By David Kipkorir
New research has investigated the structure of a natural self-destructive mechanism contained in the bacterium that causes tuberculosis (TB) in humans.
Researchers are currently seeking to apply this ‘suicide’ mechanism for therapeutic purposes.
Using the new findings may soon lead to better treatment outcomes.
The researchers identified one ‘toxin-antitoxin’ (TA), termed Mycobacterium tuberculosis (MbcT), with a more dramatic effect – in the absence of the antitoxin the toxin kills the bacteria.
This effect flagged MbcT’s potential as a drug target and led the team, headed by Annabel Parret, staff scientist at the European Molecular Biology Laboratory (Hamburg, Germany), to try and understand its structure.
“Our goal was to see the TA system’s structure, so we could try to understand and even manipulate it.
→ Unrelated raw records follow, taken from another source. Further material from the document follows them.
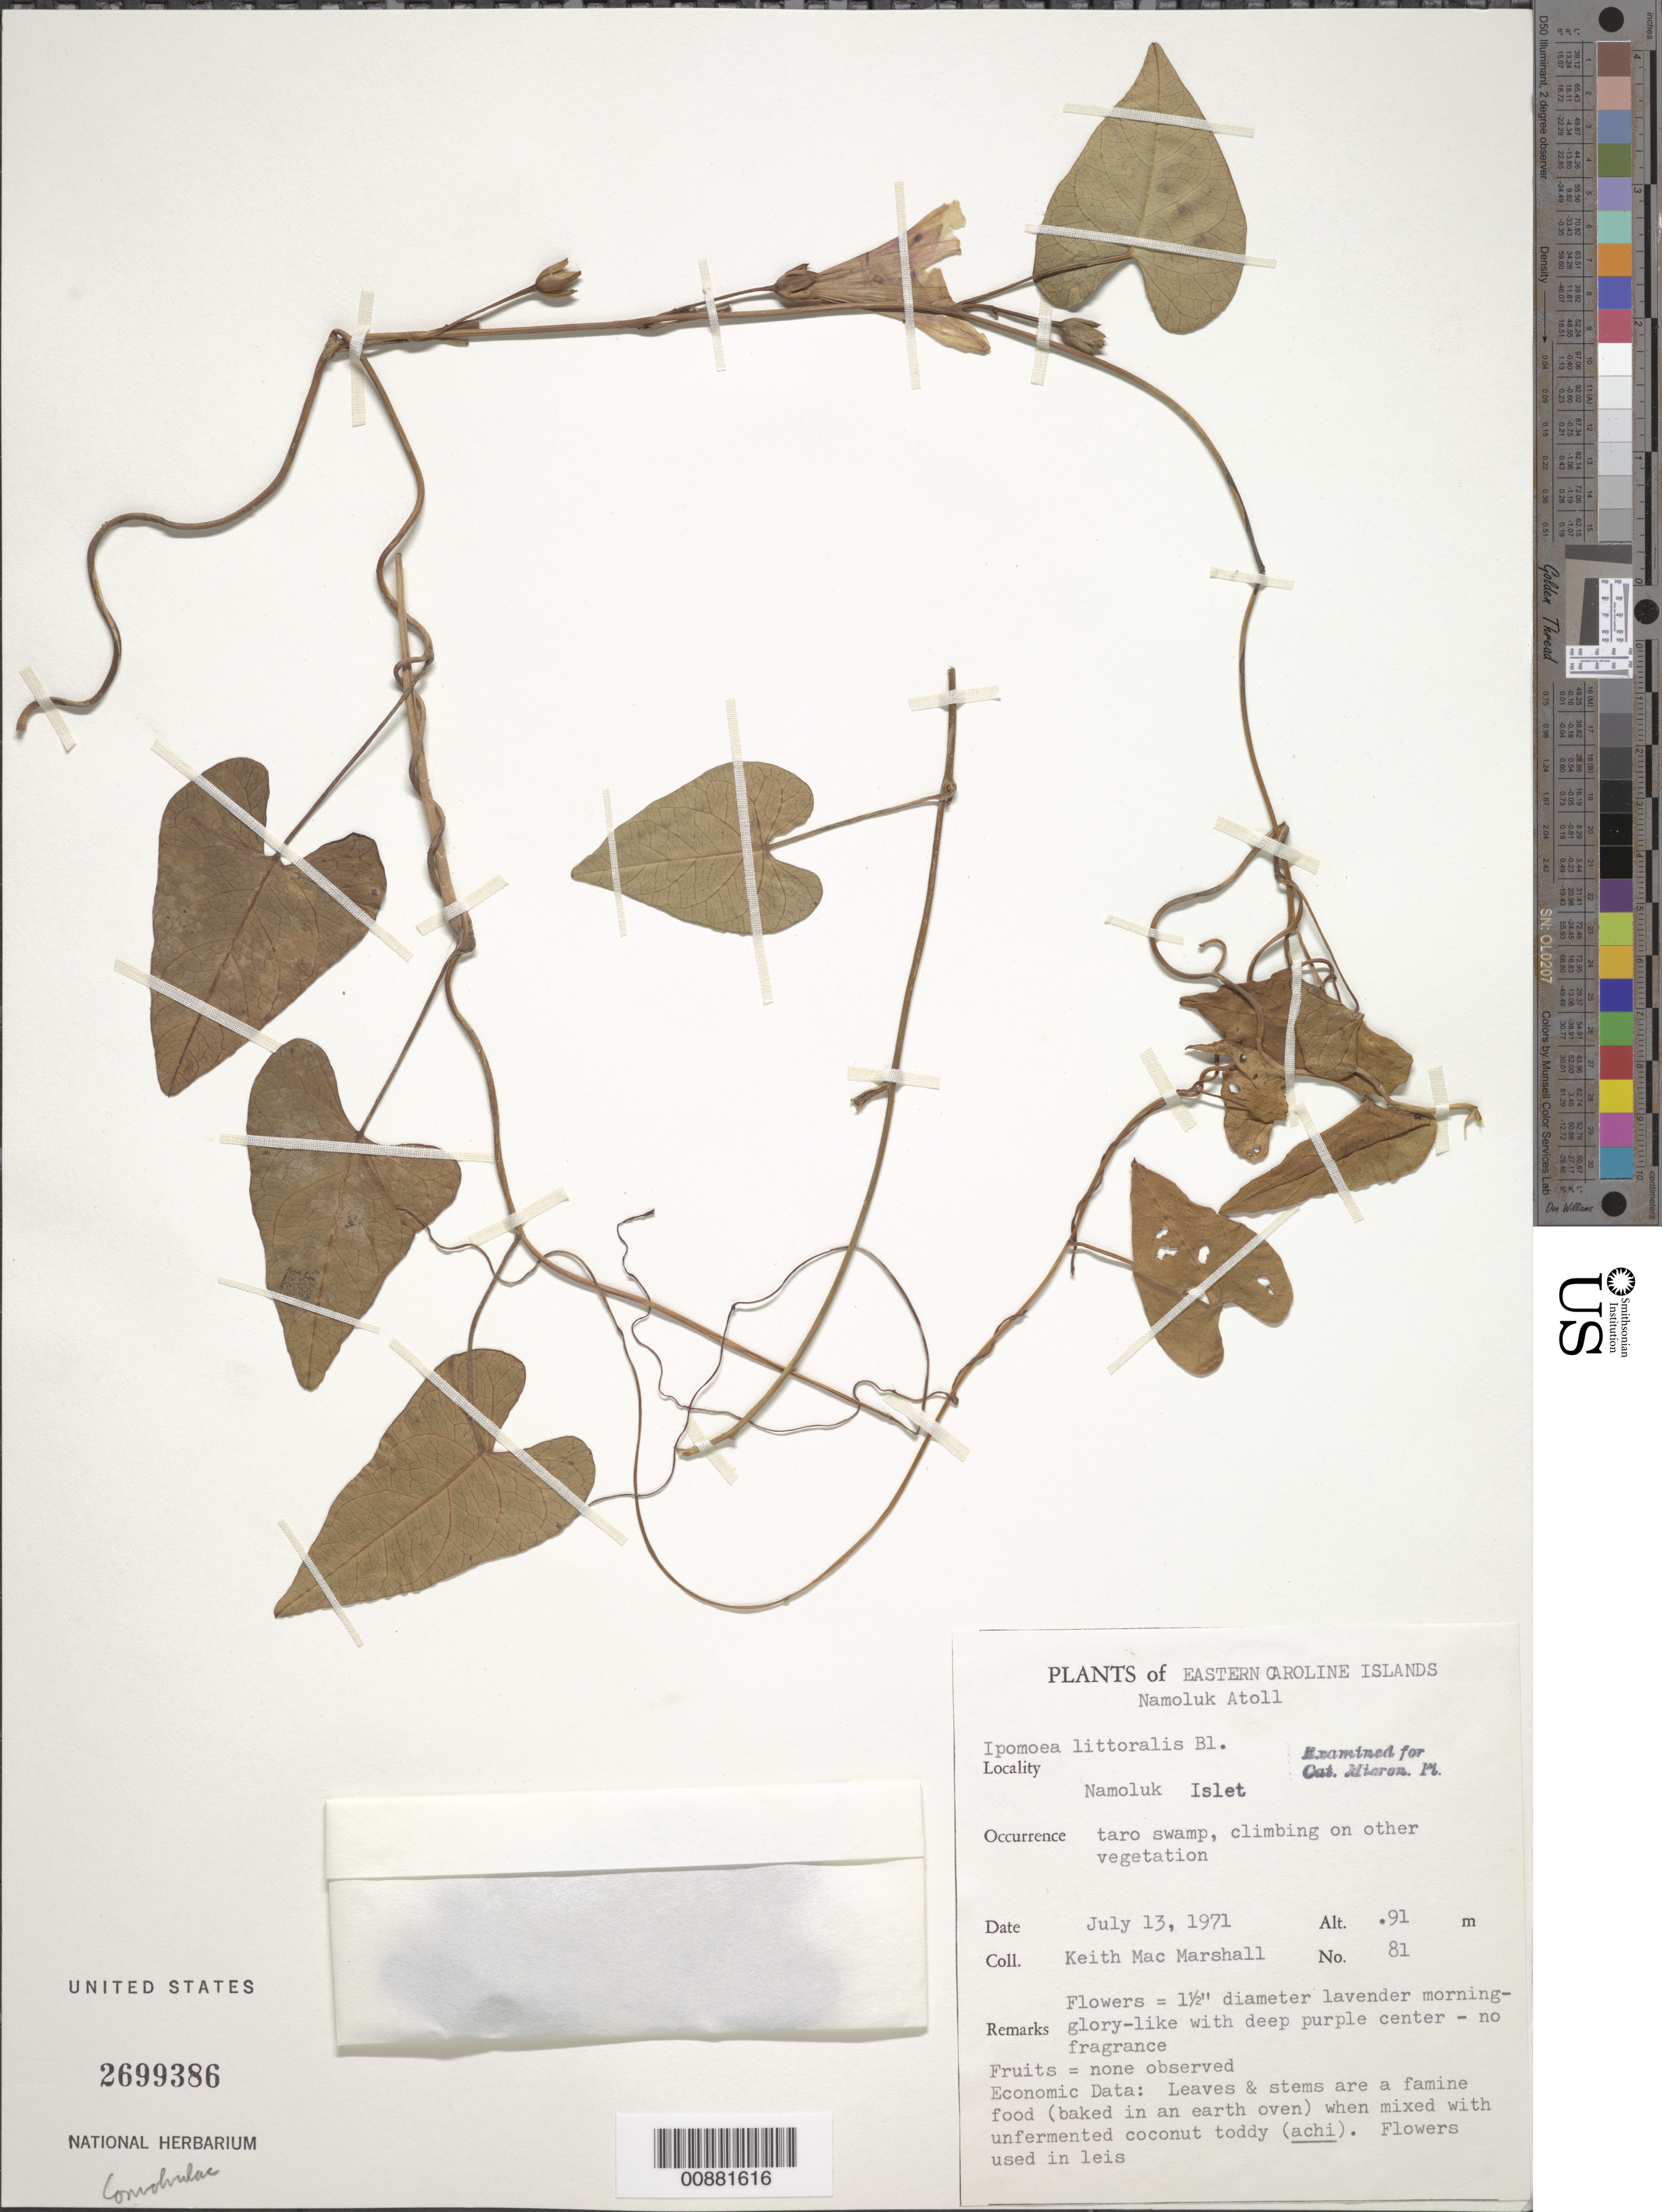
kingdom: Plantae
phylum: Tracheophyta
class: Magnoliopsida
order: Solanales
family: Convolvulaceae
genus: Ipomoea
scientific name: Ipomoea littoralis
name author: Blume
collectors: K. M. Marshall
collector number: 81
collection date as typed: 13 Jul 1971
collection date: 1971-07-13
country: Micronesia, Federated States of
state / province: Truk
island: Namokuk [Namoluk] Atoll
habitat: taro swamp, climbing on other vegetation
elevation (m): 0.91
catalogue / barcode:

It was as if we were working blindly before,” said Parret.
The high-resolution structure revealed a large and compact system with a double doughnut shape, and this knowledge gave important guidance for further studying the system’s biochemistry.
The researchers were able to understand MbcT’s mode-of-action; without the antitoxin, the toxin starts to degrade the important cellular molecule NAD+, a ‘suicide’ mechanisms ultimately leading to the death of the cell.
“Our collaborators in France were already able to extend the lifetime of mice infected with TB by activating the toxin in a controlled way,” added Parret. “If we find molecules that can disrupt the TA system – and thus trigger cell death – in TB patients, that would be the perfect drug.”
The team now hopes to screen small molecules for this capability, and identify a potential drug target.
In the Kenya, more than 29, 000 people died of tuberculosis in 2017, according to World Health Organisation (WHO).
The Ministry of Health reports that 138, 105 people contract TB every year.
WHO estimates that approximately 10 million people had TB in 2017, and that 1.6 million people died as a result.
The UN health agency noted that many people suffering from TB do not know it as it continues to be the top infectious killer worldwide, claiming over 4,500 lives a day.
WHO is calling on all stakeholders and partners to take unprecedented and bold action to advance efforts to end TB and AIDS by 2030.
According to Kenya’s National Tuberculosis, Leprosy and Lung Disease Program, the major factor responsible for the large TB disease burden is the concurrent HIV epidemic.
Tuberculosis is a curable and preventable disease caused by bacteria (Mycobacterium tuberculosis) that most often affect the lungs.
TB contains 80 toxin–antitoxin systems (TAs), sets of closely linked genes that encode a toxic protein and an antitoxin.
When the bacteria are growing normally, the toxin’s activity is blocked by the antitoxin’s presence.
However, under stressful conditions the antitoxin molecules are degraded, activating the toxin and slowing the growth of the bacteria, allowing them to survive the stressful environment.
In Kenya World TB Day is observed on 24 March every year to raise public awareness regarding the epidemic of TB and efforts of eliminating the disease.
It commemorates the day in 1882 when Dr. Robert Koch astounded the scientific community by announcing that he had discovered the cause of tuberculosis, the TB bacillus.